Bolsonaro representa todo aquello que en esta década logró acallar el progresismo: el odio desembozado, sin artilugios, sin diplomacia, sin máscaras. El odio abierto y expuesto, sin vergüenza, con orgullo, ese odio que parecía del pasado, de la Edad Media, de la Inquisición, de la Caza de Brujas, del Ku Klux Klan, de los nazis. Ese que solamente era expuesto en los púlpitos de sectas evangélicas más feroces, porque incluso los curas católicos habían tenido que morderse la lengua o morigerar su discurso en el espacio público. Ese que era reivindicado a escondidas porque representaba serias sanciones sociales. Ese odio que ahora podemos ver en lo más alto del poder.

Bolsonaro y Trump son la cara de una misma moneda, hombres con poder económico que estaban esperando su momento para soltar el desprecio que sienten por aquellos que no han tenido lo que ellos toda la vida: burbujas de privilegios, dinero para desperdiciar, para comprar hombres y mujeres, y para desearles la violencia y la muerte sin ningún cargo de conciencia. Lo que han tenido siempre, la posibilidad de limitar, de obstaculizar, de destruir, de colocar lo rancio como lo nuevo en es juego de disfraces potenciados por los intereses empresariales de los medios de comunicación, las posverdades y los noticias falsas.

57’795,271 votos nos han demostrado que recuperar la democracia no es suficiente, que a esa democracia no se la puede abandonar así tan fácilmente, porque es tan débil que incluso los que la desprecian la pueden tomar, y usar nuestras propias palabras y nuestras propias estrategias para imponer sus ideas de limpieza social y de oscurantismo. 
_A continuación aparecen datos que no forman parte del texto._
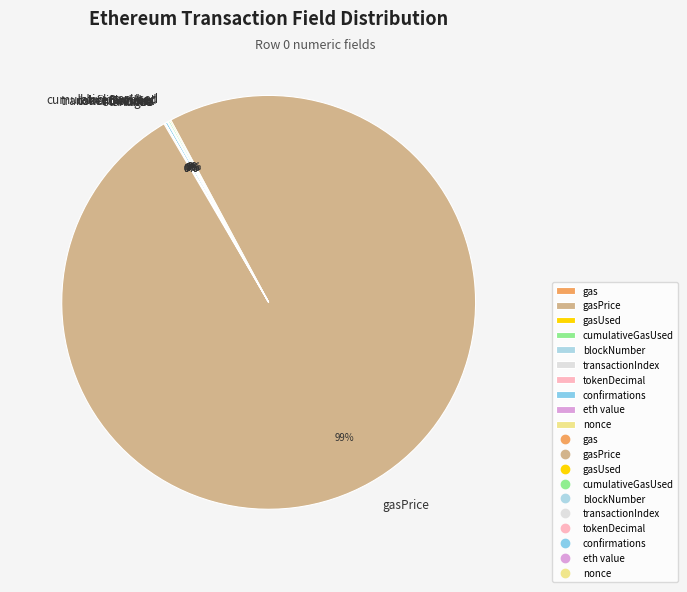

Is there any slice that represents more than half of the pie?

Yes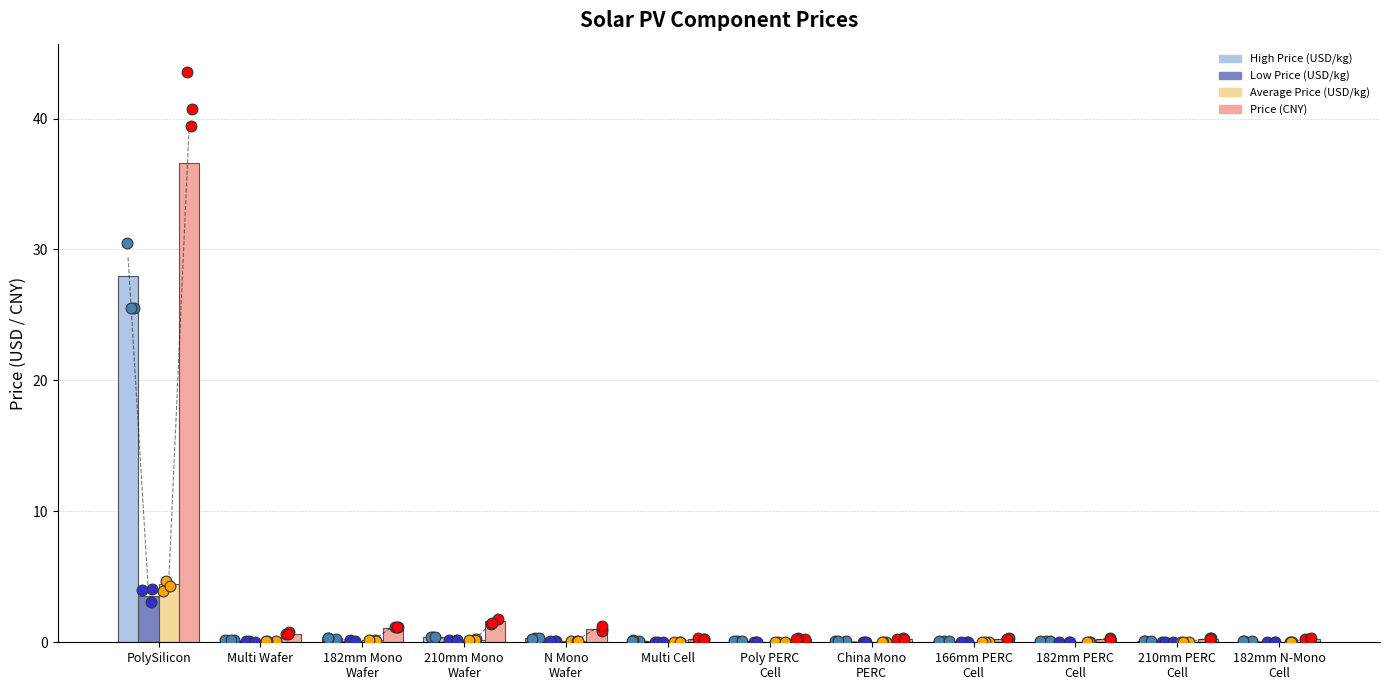

What are all the series names shown in the legend?

High Price (USD/kg), Low Price (USD/kg), Average Price (USD/kg), Price (CNY)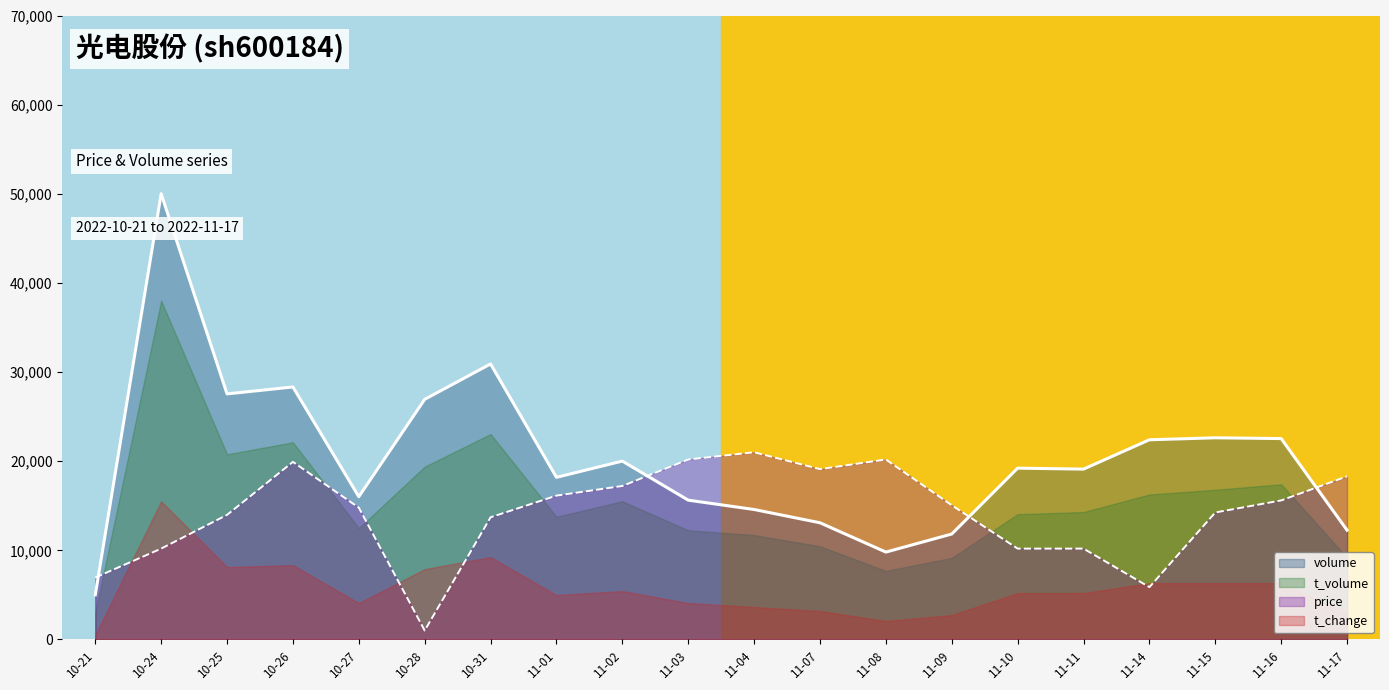

At how many categories does at least one series exceed 9515?

19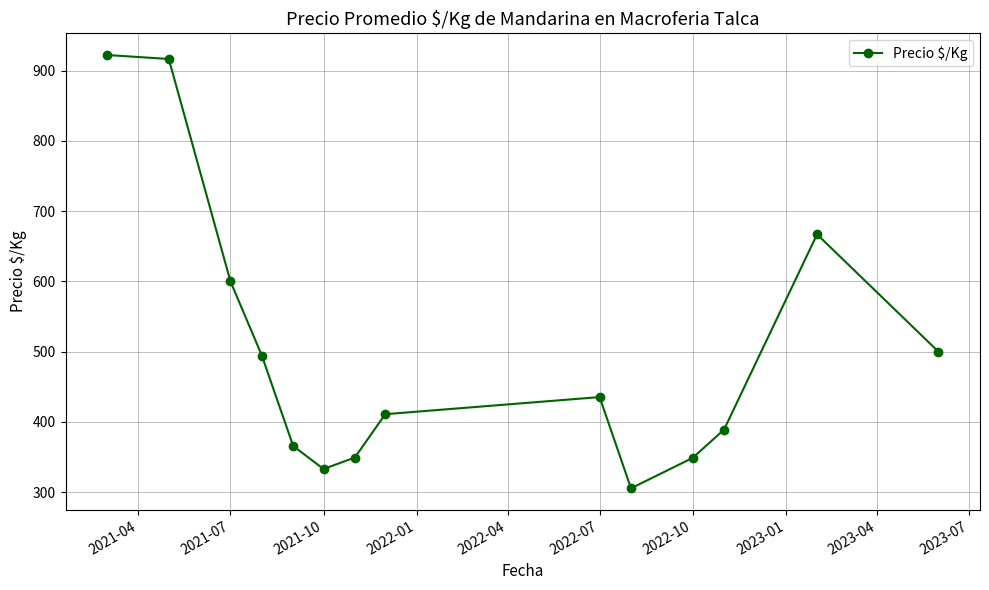

How many points are lower than both their immediate neighbors (excluding endpoints)?

2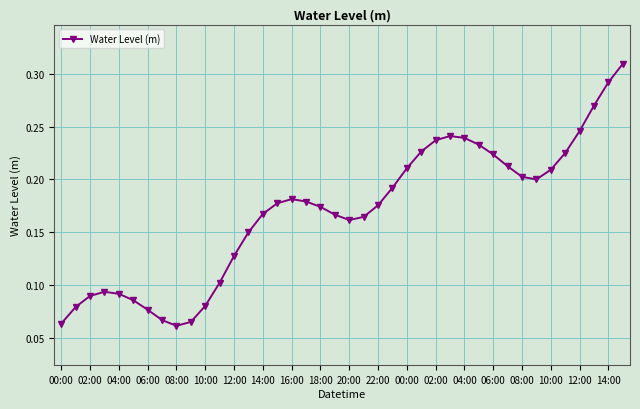

How many lines are shown in the chart?

1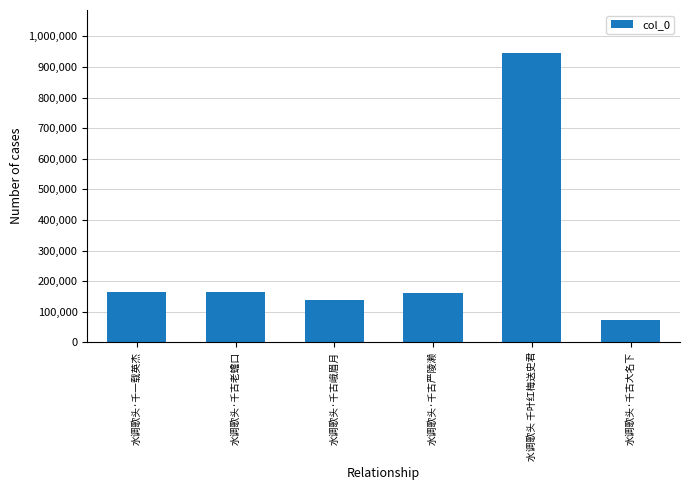

What position from the right is 水调歌头·千古大名下?

1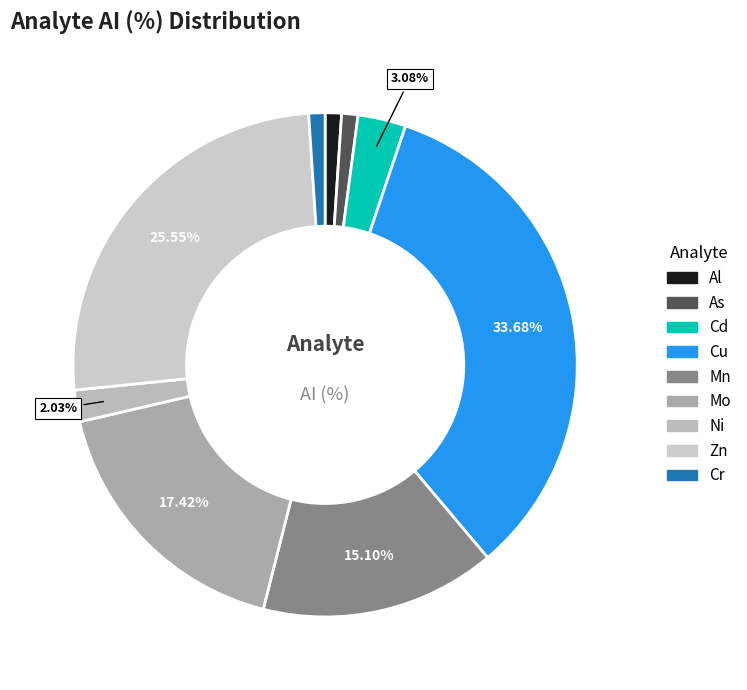

To the nearest percent, what is the average slice percentage?

11%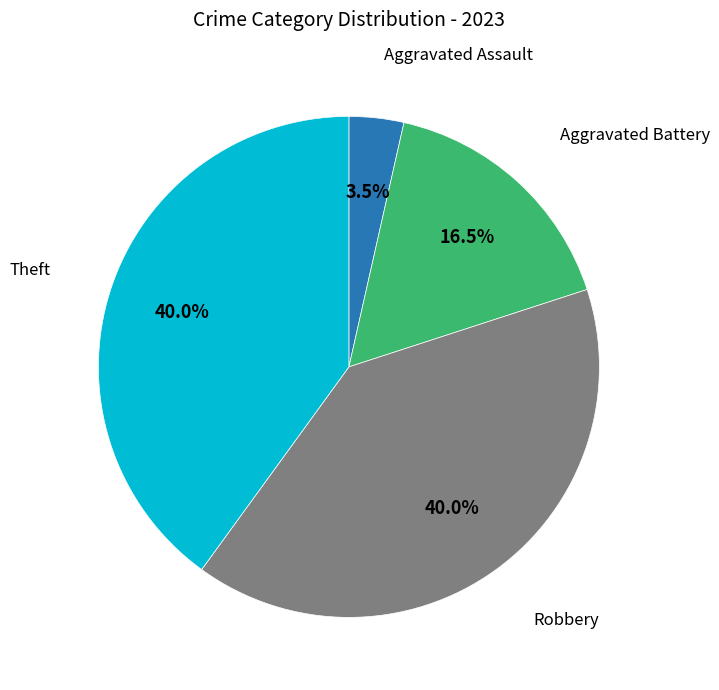

How many slices are in this pie chart?

4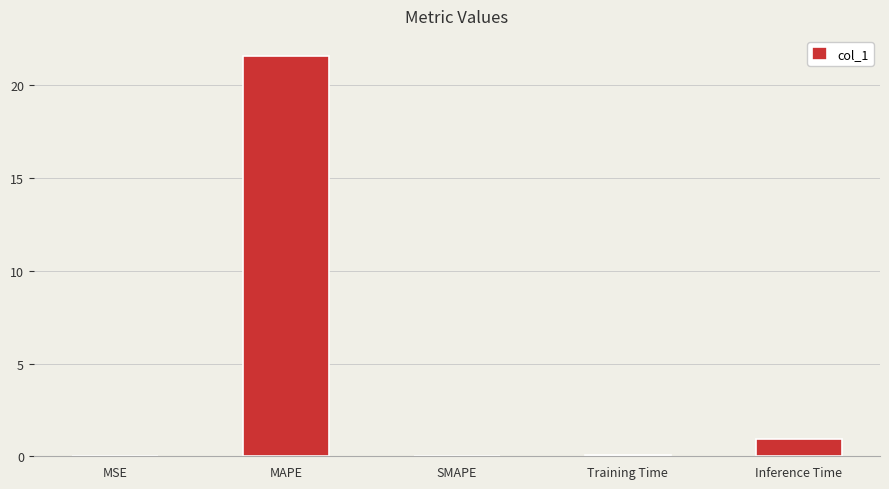

The value at MAPE is 11.6. True or false?

False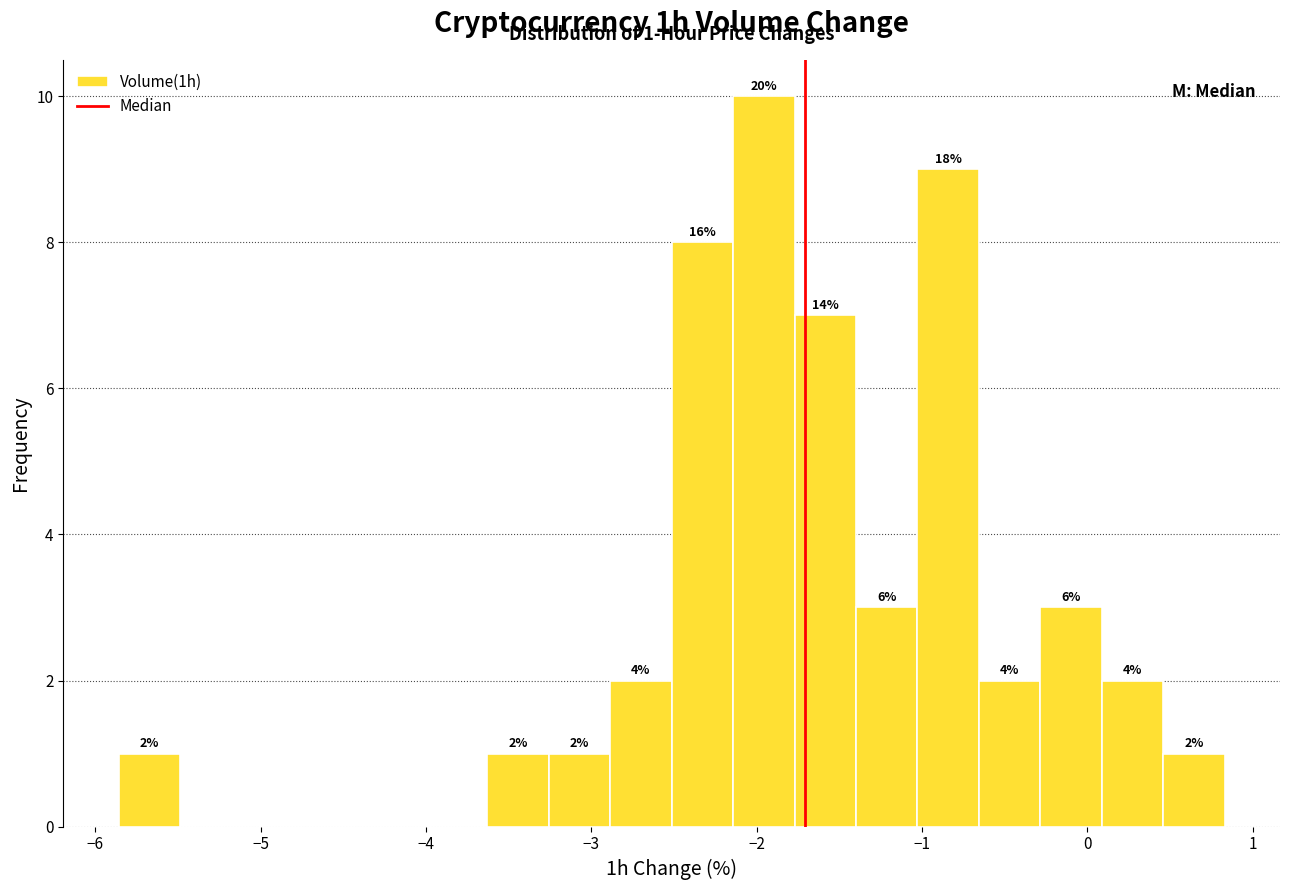

Around what value on the x-axis is the tallest bar? Give the approximate position of its centre, as read against the axis.

-2.0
¿A qué nos enfrentamos? A los de siempre, al pacto entre la cruz y la espada, a las fuerzas militares, al poder económico y al fanatismo evangélico, que en todos los países están bien representados, y el Perú no es una excepción. Keiko Fujimori ha querido jugar la misma estrategia que Bolsonaro en la elecciones del 2016. Alberto Fujimori hizo lo mismo y ganó en un momento en que la oligarquía política no representaba a nadie, ganó gracias a los vacíos de representación, al trabajo de hormiga de los evangélicos y a que los dos movimientos que están dando la pauta estos últimos años eran incipientes. 

El Perú es un coto cerrado aún para la derecha más cavernaria, la que reivindica el racismo y la jerarquía, el autoritarismo y la servidumbre, el machismo y la homofobia, pero no podemos sentirnos victoriosos, ellos tienen medios de comunicación dispuestos a vender su integridad porque esta no vale nada para ellos, tienen iglesias interesadas en servirles para servirse, tienen poder militar oculto y moviendo sus andamiajes, tienen dinero sucio circulando por todas partes, en sus negocios, en grifos, colegios y restaurantes, tienen todo lo que la izquierda no tiene, y a pesar de eso no han llegado al poder. 

¿Qué nos queda? Seguir resistiendo, afianzar liderazgos, fortalecer la militancia feminista, abrazar la disidencia sexual,  disputar los espacios en donde las iglesias han logrado atrapar a los más vulnerables, a los que creen que todo está perdido, a los que han sucumbido al dolor y la frustración, profundizar en los social, alimentar los sueños, porque nos podrán quitar todo, menos las ganas de que lxs que vienen vivan en libertad, y ningún discurso de odio podrá sobre las ansias inconmensurables de vivir bien, esa esperanza no se suelta, como no se sueltan las manos de las que hemos aprendido a ser feministas en el duro camino de la deconstrucción, no nos soltamos, resistimos.